§ **Vorliegender Text**
===============

Produktionseffizienz orientiert sich an Stückkosten und schließt Energieeffizienz ein
Produktionseffizienz ja, aber wie?

Effizient fertigen heißt nicht, nur die Energieeffizienz zu betrachten oder sich allein auf die Maschinentechnik zu verlassen. Alle Einflussfaktoren sind zu berücksichtigen. Aber wie? Die Anlagenhersteller sind gefragte Know-how-Träger – Arburg beispielsweise hat die Produktionseffizienz „in den Mittelpunkt aller Aktivitäten“ im Jahr 2012 gestellt – und plädiert für eine ganzheitliche Betrachtung. Hier die ungekürzte Fassung des dazu veröffentlichten Artikels.

Produktdesign

Bereits durch das Design der Bauteile lassen sich Energieeffizienz und Zykluszeiten der Spritzgießproduktion positiv beeinflussen. Möglichkeiten sind unter anderem Minimierung von Fertigungsschritten, Reduzierung von Toleranzen und Einsparung von Material, da zum Beispiel dicke Wandstärken längere Kühl- und damit längere Zykluszeiten erfordern. Hinzu kommt die Materialauswahl, die neben der Bauteilgeometrie eine nicht zu unterschätzende Rolle spielt. Grund dafür ist, dass der Energiebedarf für das Aufschmelzen verschiedener Kunststoffe sehr unterschiedlich sein kann, obwohl diese ähnliche Produktanforderungen erfüllen.
Werkzeugtechnik
Im Bereich Werkzeugtechnik beeinflussen zum Beispiel Isolierung, Kühlung sowie der Einsatz von Heiß- und Kaltkanaltechnik die Effizienz der Spritzteilproduktion. Dass sich eine Isolierung beheizter Werkzeuge unmittelbar auf den Energieverbrauch und eine konturnahe Werkzeugkühlung positiv auf die Zykluszeit auswirkt, ist bekannt. Darüber hinaus lohnt es sich jedoch, die Temperaturregelung im Werkzeug näher zu betrachten. Denn oft sind weder die Temperaturen noch die Mengen des Kühlwassers passend zur Anwendung gewählt und bieten damit Optimierungsmöglichkeiten. Können zum Beispiel die Vorlauftemperaturen der Gesamtkühlanlage ohne Auswirkung auf den Spritzgießprozess erhöht werden, resultieren daraus für jedes Grad Celsius schon deutliche Einsparungen bei den Betriebskosten.

===============

§ **Datenteil**
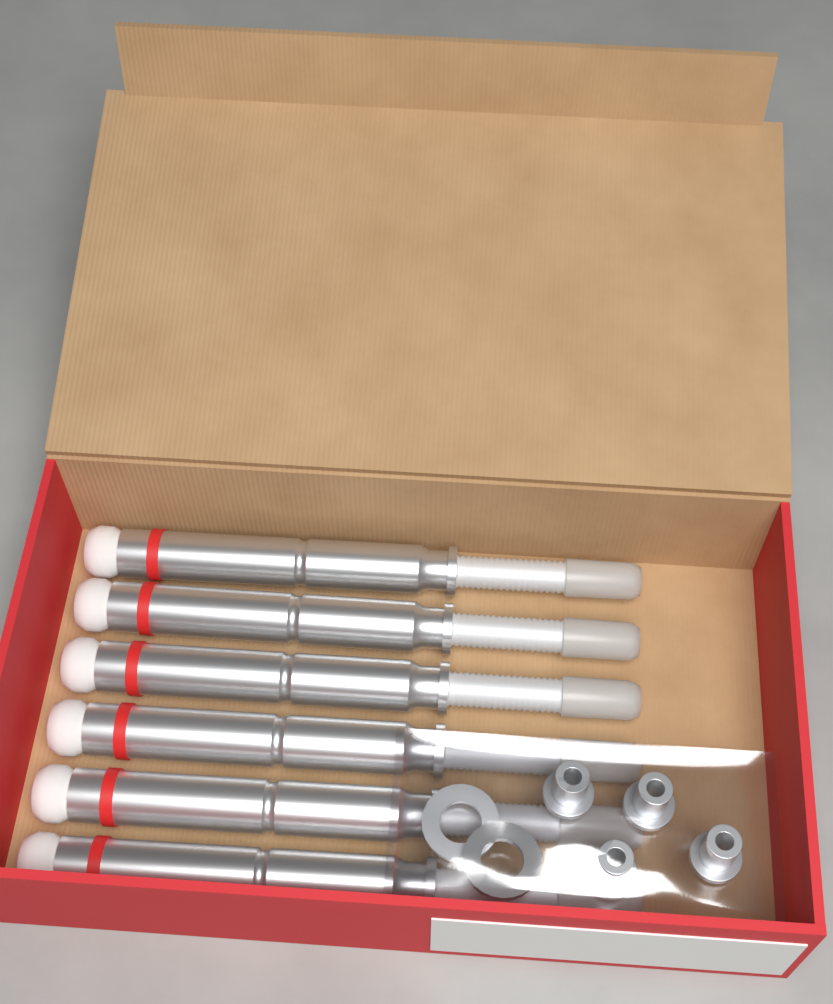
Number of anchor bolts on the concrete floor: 6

===============

§ **Aufgaben**
1) Gib aus dem Text zur Produktionseffizienz die Stelle wörtlich wieder, beginnend mit „Bereits durch das“ und weiter bis einschließlich „ähnliche Produktanforderungen erfüllen.“.
2) Welche Art der Werkzeugkühlung wirkt sich laut dem Text zur Produktionseffizienz positiv auf die Zykluszeit aus?
3) Fasse den Text zur Produktionseffizienz in zwei Sätzen zusammen.

§ **Lösungen**
1)
Bereits durch das Design der Bauteile lassen sich Energieeffizienz und Zykluszeiten der Spritzgießproduktion positiv beeinflussen. Möglichkeiten sind unter anderem Minimierung von Fertigungsschritten, Reduzierung von Toleranzen und Einsparung von Material, da zum Beispiel dicke Wandstärken längere Kühl- und damit längere Zykluszeiten erfordern. Hinzu kommt die Materialauswahl, die neben der Bauteilgeometrie eine nicht zu unterschätzende Rolle spielt. Grund dafür ist, dass der Energiebedarf für das Aufschmelzen verschiedener Kunststoffe sehr unterschiedlich sein kann, obwohl diese ähnliche Produktanforderungen erfüllen.

2) Eine konturnahe Werkzeugkühlung.

3) Effizientes Fertigen verlangt eine ganzheitliche Betrachtung aller Einflussfaktoren statt eines Blicks nur auf die Energieeffizienz oder die Maschinentechnik. Schon Bauteildesign und Materialauswahl beeinflussen Energiebedarf und Zykluszeiten, und in der Werkzeugtechnik bieten Isolierung, Kühlung und eine passend gewählte Temperaturregelung Möglichkeiten zur Optimierung.